- [Task requirements] Could you return only the lines that run from the line with "Rendered at 2110 by 1187 pixels." through the final line of the data, exactly as they stand?

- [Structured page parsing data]
--*--
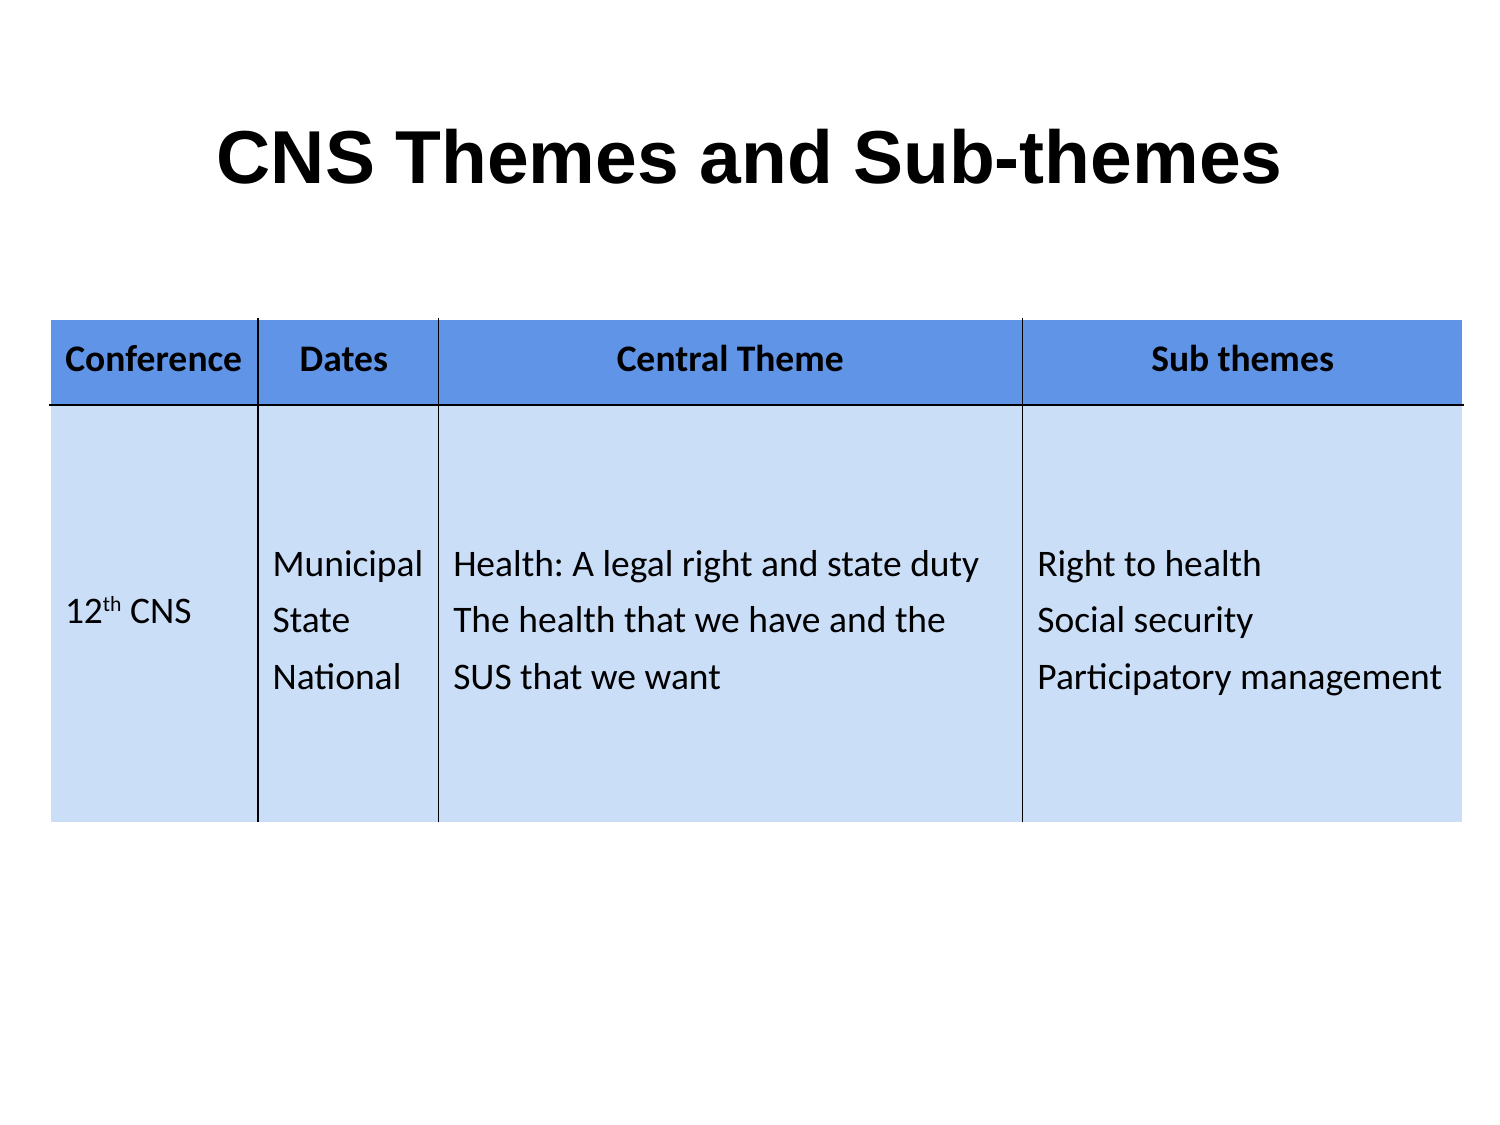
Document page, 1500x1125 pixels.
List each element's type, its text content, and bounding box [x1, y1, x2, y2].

table_header Central Theme [439, 320, 1022, 404]
table_cell 12th CNS [51, 406, 257, 822]
table_header Dates [259, 320, 438, 404]
table_cell Municipal State National [259, 406, 438, 822]
table_header Sub themes [1023, 320, 1462, 404]
table_header Conference [51, 320, 257, 404]
table_cell Right to health Social security Participatory management [1023, 406, 1462, 822]
table_cell Health: A legal right and state duty The health that we have and the SUS that we want [439, 406, 1022, 822]
title CNS Themes and Sub-themes [75, 45, 1425, 263]
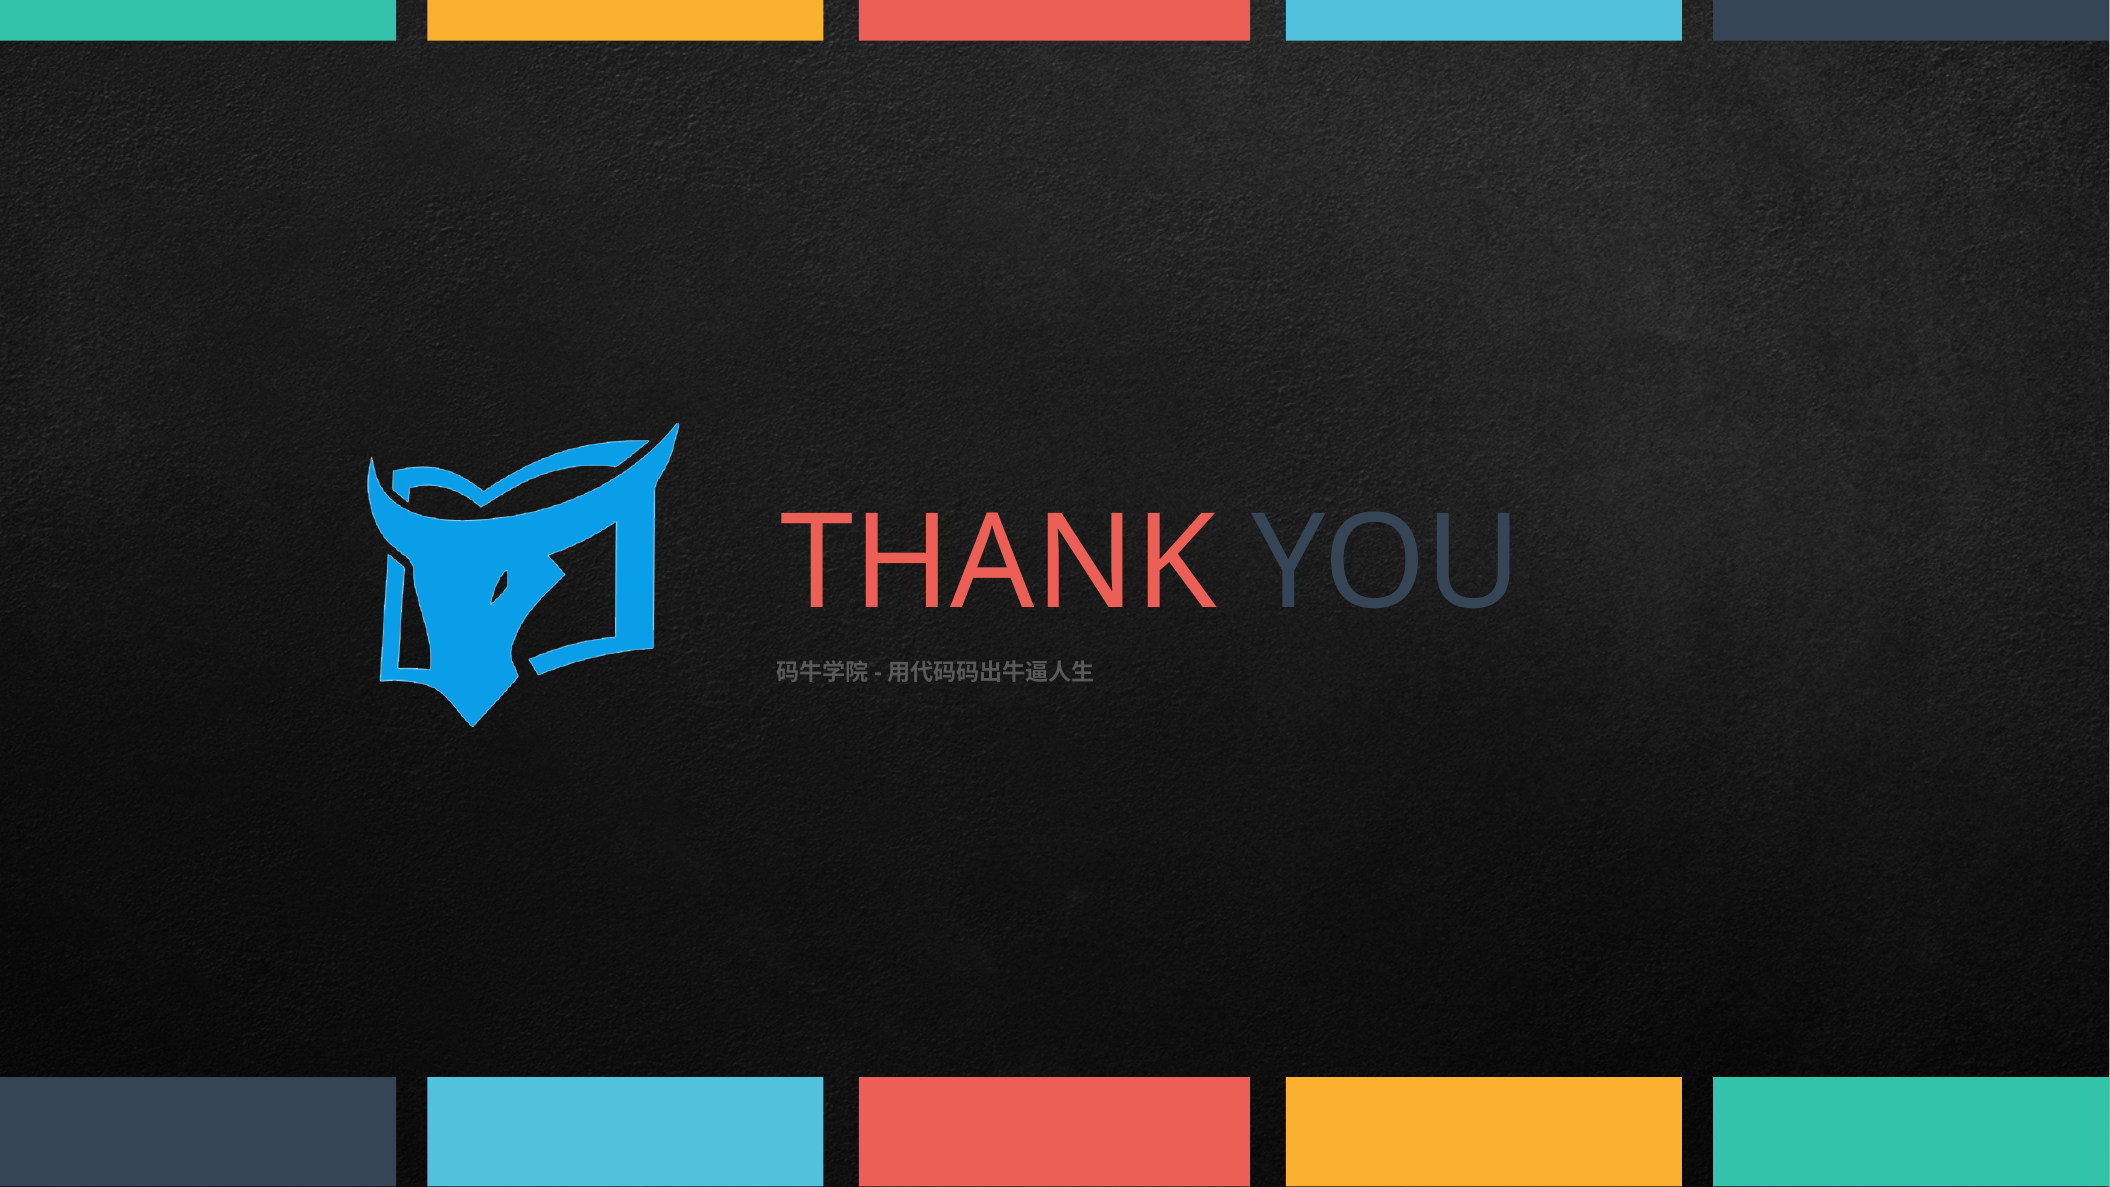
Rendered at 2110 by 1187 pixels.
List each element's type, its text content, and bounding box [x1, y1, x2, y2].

text_box [1713, 1077, 2110, 1187]
text_box [427, 1077, 824, 1187]
text_box [858, 1077, 1251, 1187]
text_box THANK YOU [765, 468, 1706, 642]
text_box 码牛学院-用代码码出牛逼人生 [762, 644, 1566, 692]
picture [0, 0, 2110, 1187]
text_box [858, 0, 1251, 41]
text_box [1285, 1077, 1682, 1187]
text_box [0, 0, 397, 41]
text_box [1713, 0, 2110, 41]
text_box [1285, 0, 1682, 41]
text_box [427, 0, 824, 41]
text_box [0, 1077, 397, 1187]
--*--
- [Answer box]
Rendered at 2110 by 1187 pixels.
List each element's type, its text content, and bounding box [x1, y1, x2, y2].

text_box [1713, 1077, 2110, 1187]
text_box [427, 1077, 824, 1187]
text_box [858, 1077, 1251, 1187]
text_box THANK YOU [765, 468, 1706, 642]
text_box 码牛学院-用代码码出牛逼人生 [762, 644, 1566, 692]
picture [0, 0, 2110, 1187]
text_box [858, 0, 1251, 41]
text_box [1285, 1077, 1682, 1187]
text_box [0, 0, 397, 41]
text_box [1713, 0, 2110, 41]
text_box [1285, 0, 1682, 41]
text_box [427, 0, 824, 41]
text_box [0, 1077, 397, 1187]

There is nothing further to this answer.